| Source data |
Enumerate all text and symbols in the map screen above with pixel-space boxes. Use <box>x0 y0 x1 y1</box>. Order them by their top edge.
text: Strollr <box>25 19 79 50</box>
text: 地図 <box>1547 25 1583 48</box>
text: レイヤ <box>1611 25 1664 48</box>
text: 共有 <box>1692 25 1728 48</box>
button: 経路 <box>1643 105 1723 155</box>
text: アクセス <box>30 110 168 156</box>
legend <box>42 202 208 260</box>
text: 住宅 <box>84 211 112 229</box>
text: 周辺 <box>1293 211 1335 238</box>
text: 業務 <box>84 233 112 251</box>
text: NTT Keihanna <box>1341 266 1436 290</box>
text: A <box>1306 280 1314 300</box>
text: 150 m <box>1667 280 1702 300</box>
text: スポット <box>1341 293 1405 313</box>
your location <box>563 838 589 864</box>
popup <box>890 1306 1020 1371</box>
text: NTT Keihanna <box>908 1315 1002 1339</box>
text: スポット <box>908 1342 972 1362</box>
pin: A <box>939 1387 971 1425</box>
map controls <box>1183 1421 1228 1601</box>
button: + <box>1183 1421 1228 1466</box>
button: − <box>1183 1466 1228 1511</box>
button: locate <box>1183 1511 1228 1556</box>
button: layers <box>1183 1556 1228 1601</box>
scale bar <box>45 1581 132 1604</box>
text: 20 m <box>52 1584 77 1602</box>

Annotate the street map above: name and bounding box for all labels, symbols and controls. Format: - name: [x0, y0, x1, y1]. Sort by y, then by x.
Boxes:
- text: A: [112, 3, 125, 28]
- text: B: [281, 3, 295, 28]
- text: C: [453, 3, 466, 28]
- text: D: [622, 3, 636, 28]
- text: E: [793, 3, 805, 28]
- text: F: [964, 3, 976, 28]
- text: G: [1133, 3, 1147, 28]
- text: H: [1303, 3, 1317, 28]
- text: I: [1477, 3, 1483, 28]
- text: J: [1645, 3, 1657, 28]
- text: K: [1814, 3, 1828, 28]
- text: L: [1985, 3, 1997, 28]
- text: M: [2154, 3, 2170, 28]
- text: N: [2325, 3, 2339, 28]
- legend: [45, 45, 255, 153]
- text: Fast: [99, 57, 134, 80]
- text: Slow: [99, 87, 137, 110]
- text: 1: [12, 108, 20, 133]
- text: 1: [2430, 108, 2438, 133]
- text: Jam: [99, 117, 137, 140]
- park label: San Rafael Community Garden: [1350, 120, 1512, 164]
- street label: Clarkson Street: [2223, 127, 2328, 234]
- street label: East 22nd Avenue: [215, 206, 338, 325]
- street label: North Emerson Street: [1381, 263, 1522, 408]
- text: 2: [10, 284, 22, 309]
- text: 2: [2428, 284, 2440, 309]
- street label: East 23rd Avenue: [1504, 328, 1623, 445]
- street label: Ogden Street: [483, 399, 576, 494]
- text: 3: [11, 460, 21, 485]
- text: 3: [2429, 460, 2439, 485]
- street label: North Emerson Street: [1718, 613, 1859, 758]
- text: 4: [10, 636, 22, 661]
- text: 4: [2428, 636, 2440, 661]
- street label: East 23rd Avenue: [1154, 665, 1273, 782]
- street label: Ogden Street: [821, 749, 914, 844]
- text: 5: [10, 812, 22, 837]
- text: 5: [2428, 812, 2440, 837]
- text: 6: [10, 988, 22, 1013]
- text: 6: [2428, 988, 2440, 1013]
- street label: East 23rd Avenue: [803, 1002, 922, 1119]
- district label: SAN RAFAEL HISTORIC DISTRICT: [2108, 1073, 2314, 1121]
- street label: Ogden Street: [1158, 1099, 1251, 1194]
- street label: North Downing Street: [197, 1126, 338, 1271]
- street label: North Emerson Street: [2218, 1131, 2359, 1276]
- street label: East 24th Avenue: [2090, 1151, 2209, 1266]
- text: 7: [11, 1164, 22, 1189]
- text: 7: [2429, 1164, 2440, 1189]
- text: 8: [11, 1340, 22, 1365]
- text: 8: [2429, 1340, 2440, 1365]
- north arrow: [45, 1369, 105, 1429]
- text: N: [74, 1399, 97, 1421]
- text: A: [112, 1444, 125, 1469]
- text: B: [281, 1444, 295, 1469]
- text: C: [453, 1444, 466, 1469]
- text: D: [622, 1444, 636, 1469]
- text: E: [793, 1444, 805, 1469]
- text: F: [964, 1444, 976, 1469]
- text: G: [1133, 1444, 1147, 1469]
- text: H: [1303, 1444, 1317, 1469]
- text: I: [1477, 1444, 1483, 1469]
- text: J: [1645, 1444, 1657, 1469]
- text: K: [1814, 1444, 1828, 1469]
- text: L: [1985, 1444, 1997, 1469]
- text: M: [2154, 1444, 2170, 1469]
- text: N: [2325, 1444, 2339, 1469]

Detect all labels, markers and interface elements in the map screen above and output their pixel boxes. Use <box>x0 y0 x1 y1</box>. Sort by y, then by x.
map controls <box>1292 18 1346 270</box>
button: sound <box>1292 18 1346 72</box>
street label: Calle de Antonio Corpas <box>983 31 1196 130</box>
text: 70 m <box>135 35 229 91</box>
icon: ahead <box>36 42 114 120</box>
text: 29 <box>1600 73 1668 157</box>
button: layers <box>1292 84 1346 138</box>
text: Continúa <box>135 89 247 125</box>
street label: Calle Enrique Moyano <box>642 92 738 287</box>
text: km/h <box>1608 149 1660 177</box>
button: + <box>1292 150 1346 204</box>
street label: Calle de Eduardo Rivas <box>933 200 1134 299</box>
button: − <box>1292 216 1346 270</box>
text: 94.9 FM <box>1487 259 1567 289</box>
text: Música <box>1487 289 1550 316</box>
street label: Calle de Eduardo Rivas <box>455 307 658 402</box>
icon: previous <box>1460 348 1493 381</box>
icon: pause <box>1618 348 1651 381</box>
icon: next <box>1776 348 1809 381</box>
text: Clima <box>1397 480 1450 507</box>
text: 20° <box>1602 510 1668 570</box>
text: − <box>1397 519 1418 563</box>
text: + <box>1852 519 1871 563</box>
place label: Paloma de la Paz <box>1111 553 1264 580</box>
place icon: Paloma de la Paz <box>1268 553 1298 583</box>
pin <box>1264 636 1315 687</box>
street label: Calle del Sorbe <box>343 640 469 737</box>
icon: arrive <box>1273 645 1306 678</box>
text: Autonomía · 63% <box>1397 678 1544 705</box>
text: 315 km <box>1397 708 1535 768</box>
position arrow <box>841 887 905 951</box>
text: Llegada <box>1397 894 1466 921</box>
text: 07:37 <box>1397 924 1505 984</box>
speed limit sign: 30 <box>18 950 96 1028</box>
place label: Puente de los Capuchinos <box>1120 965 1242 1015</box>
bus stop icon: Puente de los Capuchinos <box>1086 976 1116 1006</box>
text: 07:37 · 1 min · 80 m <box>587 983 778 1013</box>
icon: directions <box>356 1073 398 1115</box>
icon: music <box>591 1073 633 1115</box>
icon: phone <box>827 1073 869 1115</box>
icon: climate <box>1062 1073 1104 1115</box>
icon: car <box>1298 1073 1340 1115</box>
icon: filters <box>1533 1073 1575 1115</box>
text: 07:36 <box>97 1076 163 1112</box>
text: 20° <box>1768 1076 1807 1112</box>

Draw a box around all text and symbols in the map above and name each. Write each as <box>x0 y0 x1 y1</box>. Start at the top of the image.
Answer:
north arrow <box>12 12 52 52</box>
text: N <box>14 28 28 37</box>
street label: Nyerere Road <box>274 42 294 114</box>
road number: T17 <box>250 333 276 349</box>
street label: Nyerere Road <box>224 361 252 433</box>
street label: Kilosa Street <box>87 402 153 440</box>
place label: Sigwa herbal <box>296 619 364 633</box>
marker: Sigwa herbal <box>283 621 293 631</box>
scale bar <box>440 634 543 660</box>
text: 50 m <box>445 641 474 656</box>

| Task details |
Given the data above, which lines hold the string "controls"? Return them.

| Solution to this exercise |
map controls <box>1183 1421 1228 1601</box>
Annotate the street map above: name and bounding box for all labels, symbols and controls. Format: - name: [x0, y0, x1, y1]. Sort by y, then by x.
map controls <box>1292 18 1346 270</box>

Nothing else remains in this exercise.